Entries shown |
==*==

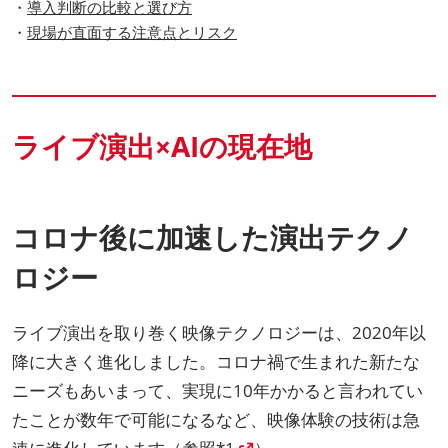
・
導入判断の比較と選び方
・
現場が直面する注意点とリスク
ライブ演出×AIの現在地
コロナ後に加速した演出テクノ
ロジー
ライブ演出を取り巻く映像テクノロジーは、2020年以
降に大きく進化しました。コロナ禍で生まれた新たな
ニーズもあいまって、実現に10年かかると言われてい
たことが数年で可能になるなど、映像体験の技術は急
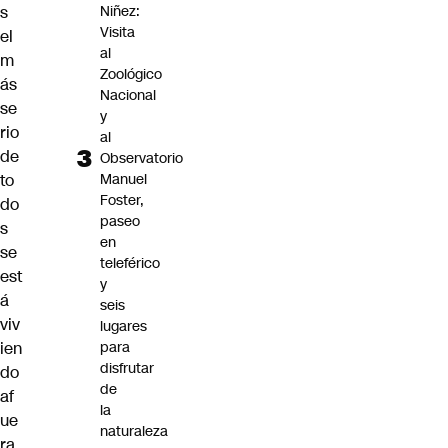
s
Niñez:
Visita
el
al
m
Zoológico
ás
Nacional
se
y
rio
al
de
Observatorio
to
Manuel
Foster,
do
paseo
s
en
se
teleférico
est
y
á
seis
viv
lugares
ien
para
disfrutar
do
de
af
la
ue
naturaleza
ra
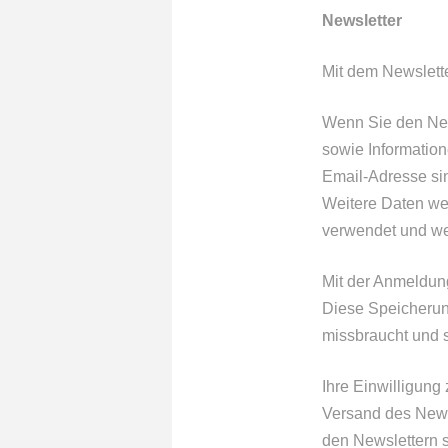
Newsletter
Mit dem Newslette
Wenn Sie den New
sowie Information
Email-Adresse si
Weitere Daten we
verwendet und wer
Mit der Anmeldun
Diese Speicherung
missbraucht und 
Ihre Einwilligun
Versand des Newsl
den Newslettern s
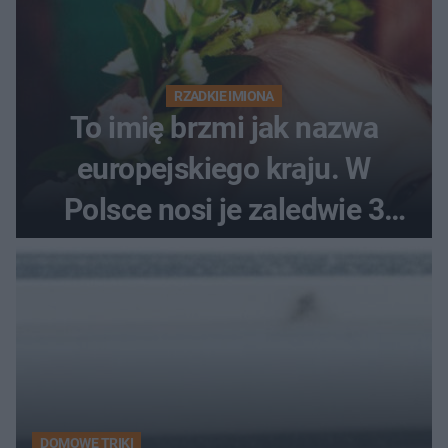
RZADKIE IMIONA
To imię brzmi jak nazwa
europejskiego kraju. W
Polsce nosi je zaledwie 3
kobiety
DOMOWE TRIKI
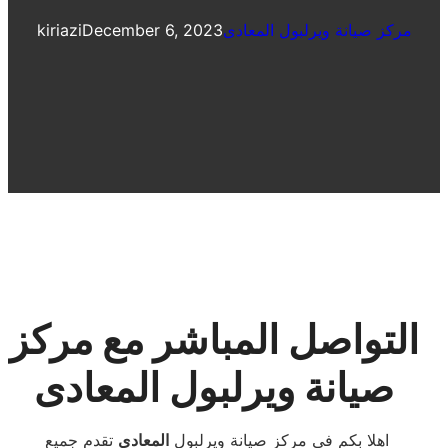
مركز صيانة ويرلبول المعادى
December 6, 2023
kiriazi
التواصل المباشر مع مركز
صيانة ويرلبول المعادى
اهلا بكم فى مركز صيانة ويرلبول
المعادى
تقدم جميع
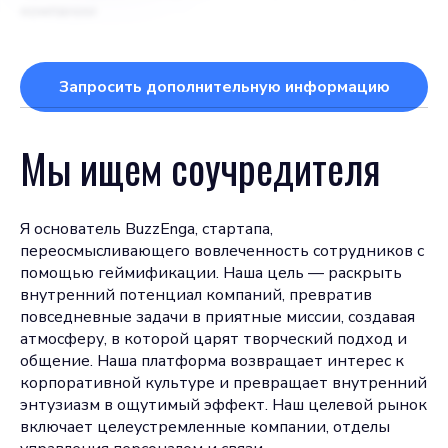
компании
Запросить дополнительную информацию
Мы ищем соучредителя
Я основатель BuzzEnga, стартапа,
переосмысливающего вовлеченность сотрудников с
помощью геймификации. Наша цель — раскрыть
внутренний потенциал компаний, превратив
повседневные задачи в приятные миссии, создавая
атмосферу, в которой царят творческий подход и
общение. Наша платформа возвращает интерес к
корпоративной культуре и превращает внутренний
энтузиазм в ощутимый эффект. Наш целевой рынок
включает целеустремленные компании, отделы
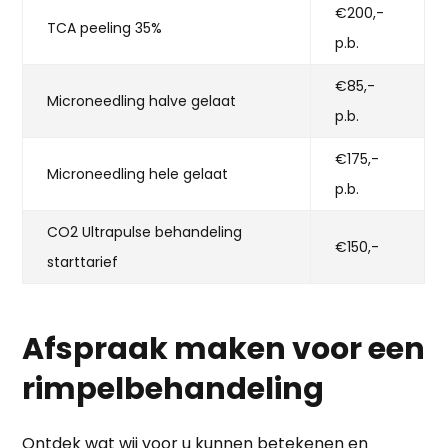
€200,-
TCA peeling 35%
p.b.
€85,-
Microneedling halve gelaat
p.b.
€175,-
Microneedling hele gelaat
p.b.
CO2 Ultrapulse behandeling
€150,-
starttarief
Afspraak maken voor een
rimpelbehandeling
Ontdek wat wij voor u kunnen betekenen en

==*==

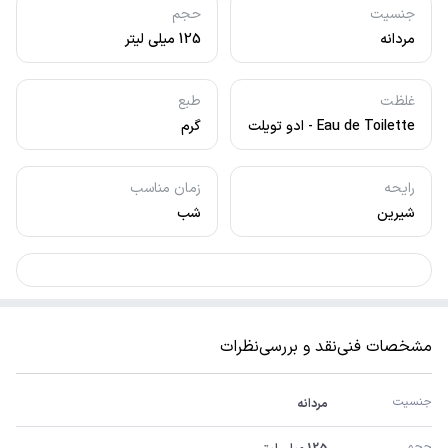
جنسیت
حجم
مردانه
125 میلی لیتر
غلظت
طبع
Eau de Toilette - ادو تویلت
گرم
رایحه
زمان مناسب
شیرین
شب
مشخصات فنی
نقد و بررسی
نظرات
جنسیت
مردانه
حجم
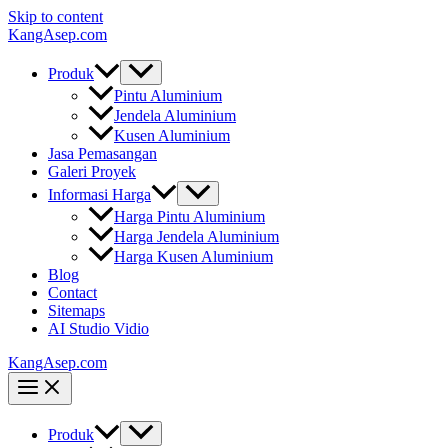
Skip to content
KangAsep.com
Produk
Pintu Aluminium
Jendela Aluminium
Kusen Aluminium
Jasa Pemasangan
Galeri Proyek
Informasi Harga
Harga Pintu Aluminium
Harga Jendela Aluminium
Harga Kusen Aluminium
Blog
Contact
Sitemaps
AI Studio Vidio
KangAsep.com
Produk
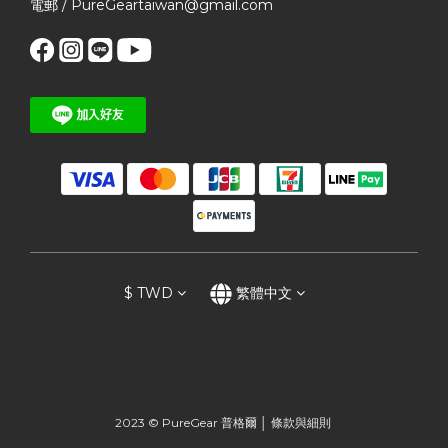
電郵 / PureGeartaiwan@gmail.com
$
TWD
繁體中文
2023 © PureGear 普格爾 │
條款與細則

==*==

What is being asked | Line by line, check the data above for the word "Kusen" and state how many lines contain it. Give only the number.

Exercise response | 2